**Instructions for the task:**
Copy out all the lines of the data precisely, omitting any pictures.

Source data:
☆ ☆ ☆
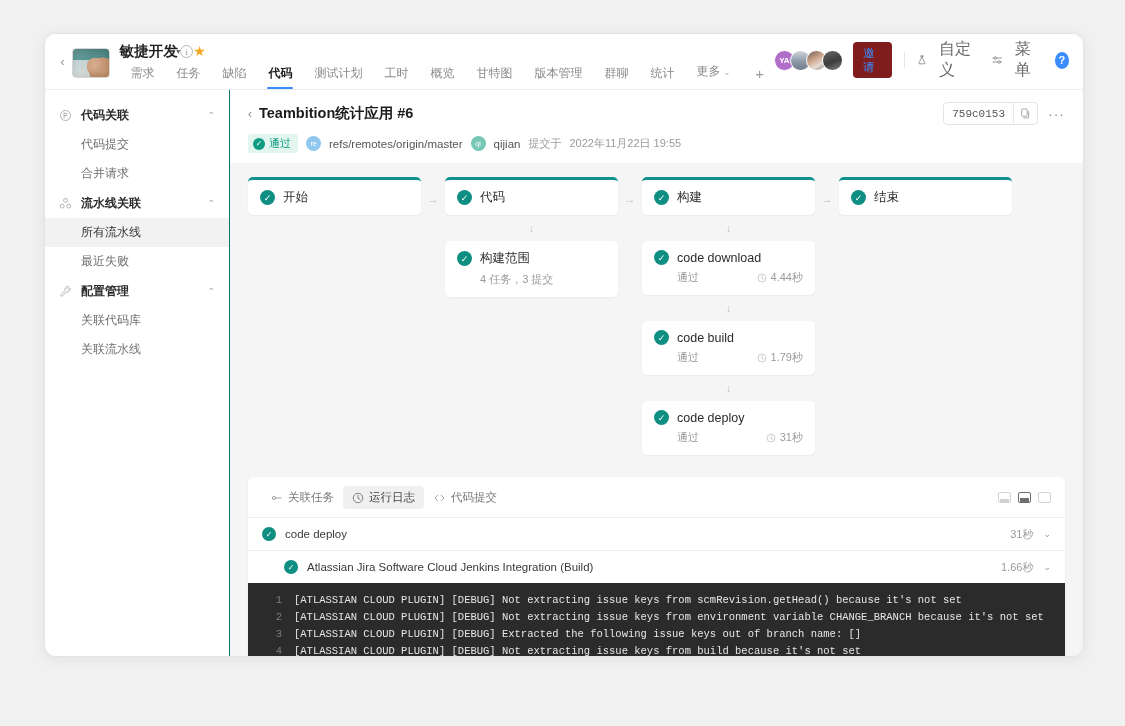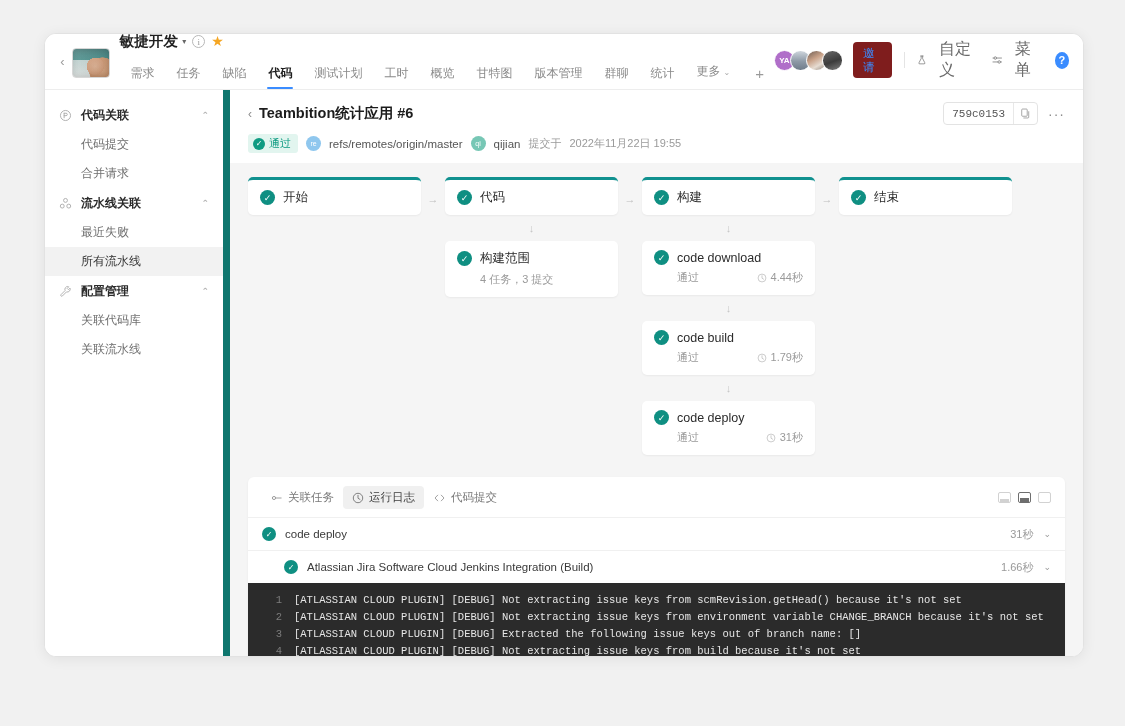--- a/index.html
+++ b/index.html
@@ -52,22 +52,22 @@
       linear-gradient(150deg, rgba(255,255,255,.25), rgba(0,0,0,.12)),
       radial-gradient(circle at 62% 62%, #e3b392 0%, #d79d77 30%, transparent 31%),
       radial-gradient(circle at 82% 78%, #dca882 0%, #cf9268 36%, transparent 37%),
       linear-gradient(180deg, #2f6f6d 0%, #3d8a86 38%, #bfd4d2 39%, #e8eeec 100%);
     background-size: cover;
     border: 1px solid #d7d7d7;
     box-shadow: inset 0 0 6px rgba(0,0,0,.15);
   }
   .proj-block { display: flex; flex-direction: column; justify-content: flex-end; }
   .proj-title-row {
-    display: flex; align-items: center; gap: 6px;
-    margin-bottom: 13px; height: 20px;
+    display: flex; align-items: center; 
+    margin-bottom: 3px; height: 20px;
   }
   .proj-name { font-size: 14.5px; font-weight: 700; color: #1f1f1f; letter-spacing: .2px; }
   .caret-dn { font-size: 8px; color: #666; margin-left: -2px; }
   .info-circ {
     width: 13px; height: 13px; border-radius: 50%;
     border: 1px solid #b7b7b7; color: #9a9a9a;
     font-size: 9px; line-height: 12px; text-align: center;
     font-family: "Liberation Serif", serif;
   }
   .star { color: #f5a623; font-size: 14px; line-height: 12px; }
@@ -120,21 +120,21 @@
     background: #3a8cff; color: #fff;
     font-size: 11px; font-weight: 700;
     display: flex; align-items: center; justify-content: center;
   }
 
   
   .body { flex: 1; display: flex; min-height: 0; }
 
   .sidebar {
     width: 185px; flex: 0 0 185px;
-    border-right: 7px solid #0f766e;
+    border-right: 1px solid #0f766e;
     padding-top: 10px;
     background: #fff;
   }
   .grp-head {
     display: flex; align-items: center;
     height: 30px; padding: 0 14px 0 14px;
     font-size: 12px; font-weight: 700; color: #2b2b2b;
   }
   .grp-head .gico { width: 15px; color: #a8a8a8; display: flex; align-items: center; }
   .grp-head .gtxt { margin-left: 7px; }
@@ -354,22 +354,22 @@
           <span class="gico">
             <svg width="13" height="13" viewBox="0 0 16 16">
                 <circle cx="8" cy="4.2" r="2.4" fill="none" stroke="#a8a8a8" stroke-width="1.1"></circle>
                 <circle cx="4" cy="11.2" r="2.4" fill="none" stroke="#a8a8a8" stroke-width="1.1"></circle>
                 <circle cx="12" cy="11.2" r="2.4" fill="none" stroke="#a8a8a8" stroke-width="1.1"></circle>
               </svg>
           </span>
           <span class="gtxt">流水线关联</span>
           <span class="gchev">⌃</span>
         </div>
+        <div class="sb-item active">所有流水线</div>
         <div class="sb-item">最近失败</div>
-        <div class="sb-item active">所有流水线</div>
 
         <div class="grp-head">
           <span class="gico">
             <svg width="13" height="13" viewBox="0 0 16 16">
                 <path d="M10.8 1.8a3.6 3.6 0 0 0-3.3 5l-5 5a1.2 1.2 0 0 0 1.7 1.7l5-5a3.6 3.6 0 0 0 4.4-4.7l-2 2-1.6-1.6 2-2a3.6 3.6 0 0 0-1.2-.4z" fill="none" stroke="#a8a8a8" stroke-width="1.05" stroke-linejoin="round"></path>
               </svg>
           </span>
           <span class="gtxt">配置管理</span>
           <span class="gchev">⌃</span>
         </div>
☆ ☆ ☆
**Output for this task:**
--- a/index.html
+++ b/index.html
@@ -52,22 +52,22 @@
       linear-gradient(150deg, rgba(255,255,255,.25), rgba(0,0,0,.12)),
       radial-gradient(circle at 62% 62%, #e3b392 0%, #d79d77 30%, transparent 31%),
       radial-gradient(circle at 82% 78%, #dca882 0%, #cf9268 36%, transparent 37%),
       linear-gradient(180deg, #2f6f6d 0%, #3d8a86 38%, #bfd4d2 39%, #e8eeec 100%);
     background-size: cover;
     border: 1px solid #d7d7d7;
     box-shadow: inset 0 0 6px rgba(0,0,0,.15);
   }
   .proj-block { display: flex; flex-direction: column; justify-content: flex-end; }
   .proj-title-row {
-    display: flex; align-items: center; gap: 6px;
-    margin-bottom: 13px; height: 20px;
+    display: flex; align-items: center; 
+    margin-bottom: 3px; height: 20px;
   }
   .proj-name { font-size: 14.5px; font-weight: 700; color: #1f1f1f; letter-spacing: .2px; }
   .caret-dn { font-size: 8px; color: #666; margin-left: -2px; }
   .info-circ {
     width: 13px; height: 13px; border-radius: 50%;
     border: 1px solid #b7b7b7; color: #9a9a9a;
     font-size: 9px; line-height: 12px; text-align: center;
     font-family: "Liberation Serif", serif;
   }
   .star { color: #f5a623; font-size: 14px; line-height: 12px; }
@@ -120,21 +120,21 @@
     background: #3a8cff; color: #fff;
     font-size: 11px; font-weight: 700;
     display: flex; align-items: center; justify-content: center;
   }
 
   
   .body { flex: 1; display: flex; min-height: 0; }
 
   .sidebar {
     width: 185px; flex: 0 0 185px;
-    border-right: 7px solid #0f766e;
+    border-right: 1px solid #0f766e;
     padding-top: 10px;
     background: #fff;
   }
   .grp-head {
     display: flex; align-items: center;
     height: 30px; padding: 0 14px 0 14px;
     font-size: 12px; font-weight: 700; color: #2b2b2b;
   }
   .grp-head .gico { width: 15px; color: #a8a8a8; display: flex; align-items: center; }
   .grp-head .gtxt { margin-left: 7px; }
@@ -354,22 +354,22 @@
           <span class="gico">
             <svg width="13" height="13" viewBox="0 0 16 16">
                 <circle cx="8" cy="4.2" r="2.4" fill="none" stroke="#a8a8a8" stroke-width="1.1"></circle>
                 <circle cx="4" cy="11.2" r="2.4" fill="none" stroke="#a8a8a8" stroke-width="1.1"></circle>
                 <circle cx="12" cy="11.2" r="2.4" fill="none" stroke="#a8a8a8" stroke-width="1.1"></circle>
               </svg>
           </span>
           <span class="gtxt">流水线关联</span>
           <span class="gchev">⌃</span>
         </div>
+        <div class="sb-item active">所有流水线</div>
         <div class="sb-item">最近失败</div>
-        <div class="sb-item active">所有流水线</div>
 
         <div class="grp-head">
           <span class="gico">
             <svg width="13" height="13" viewBox="0 0 16 16">
                 <path d="M10.8 1.8a3.6 3.6 0 0 0-3.3 5l-5 5a1.2 1.2 0 0 0 1.7 1.7l5-5a3.6 3.6 0 0 0 4.4-4.7l-2 2-1.6-1.6 2-2a3.6 3.6 0 0 0-1.2-.4z" fill="none" stroke="#a8a8a8" stroke-width="1.05" stroke-linejoin="round"></path>
               </svg>
           </span>
           <span class="gtxt">配置管理</span>
           <span class="gchev">⌃</span>
         </div>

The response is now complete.